A nosotros, los hombres, no nos resulta fácil mirarnos a nosotros mismos y a los demás con los ojos de nuestro amoroso Padre, aunque hagamos un esfuerzo. En efecto, si no somos ciegos frente a nuestros defectos y carencias, si reconocemos la miseria moral que a menudo nos rodea, podríamos cuestionarnos cómo es posible que Dios nos ame tanto y no se rinda nunca en su intento de conquistarnos.
Si prestamos atención al siguiente verso del salmo, éste nos ayudará a encontrar una respuesta:
“Lo hiciste poco inferior a los ángeles, lo coronaste de gloria y dignidad” (Sal 8,6).
Sí, nuestro Padre nos ha elevado a una dignidad tan alta que incluso podemos asemejarnos a Él. Y nuestro Padre, en su amor, hace todo lo posible para que correspondamos a esta dignidad que Él nos ha conferido.
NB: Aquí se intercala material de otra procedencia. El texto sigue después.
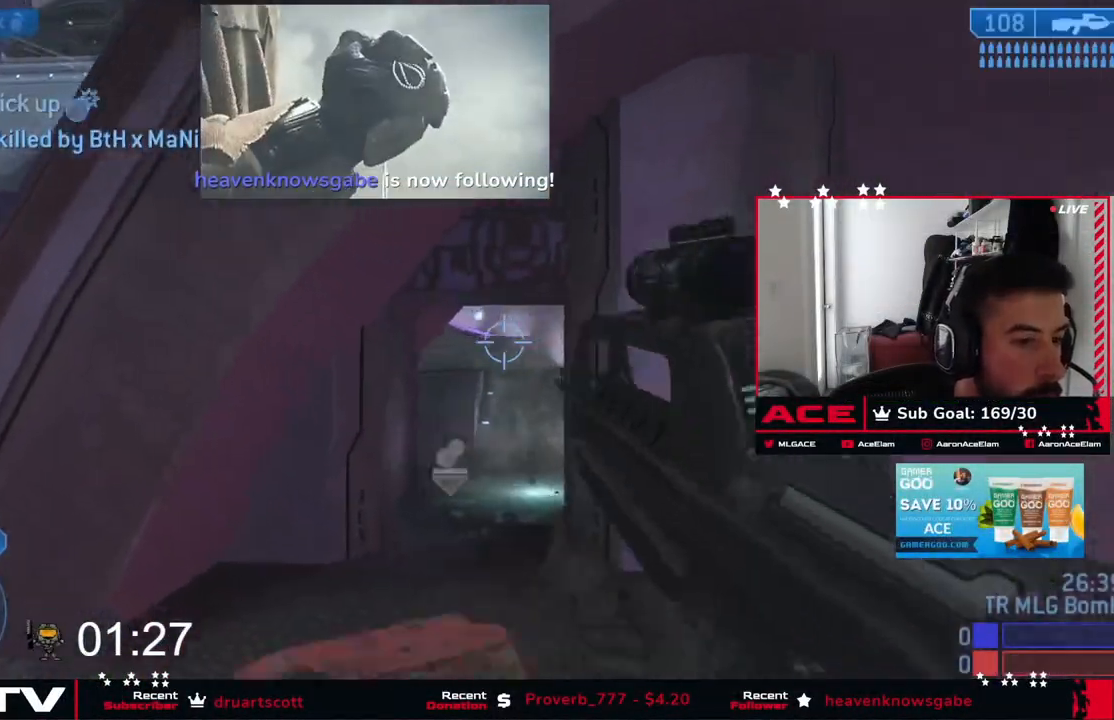
{"buttons": [], "left_stick": "up", "events": [[450, "left_stick", "up"]]}
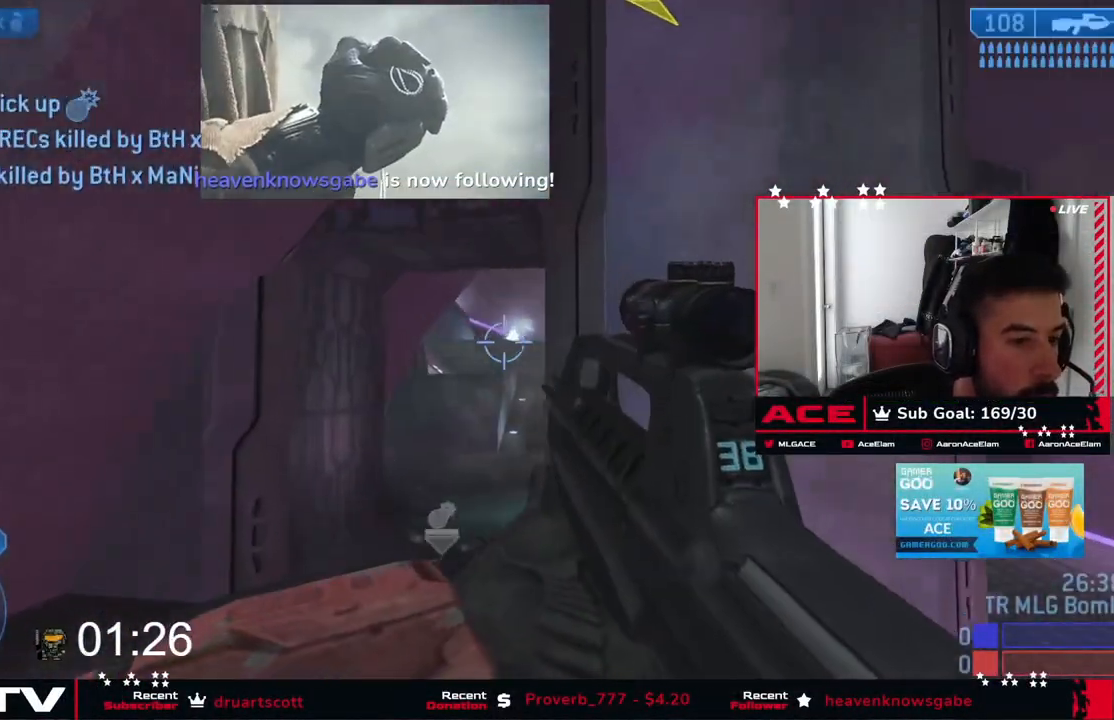
{"buttons": ["X"], "left_stick": "up", "events": [[351, "X", "down"]]}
Por eso es importante que su Iglesia insista en la dignidad del hombre, que le fue dada en virtud de su creación a imagen y semejanza de Dios. Sin embargo, es aún más importante que la Iglesia cumpla el mandato misionero que el Señor le encomendó, enseñando a las personas a vivir en la verdadera fe, a recibir dignamente los sacramentos y a cooperar con la gracia de Dios. Porque es así como el hombre corresponde a su vocación, viviendo como hijo de Dios aquí en la Tierra y llegando a la unión plena con nuestro Padre en la vida eterna.
El Padre se apiadó de nosotros por puro amor y se acuerda siempre del hombre, aun si éste se olvida de Él.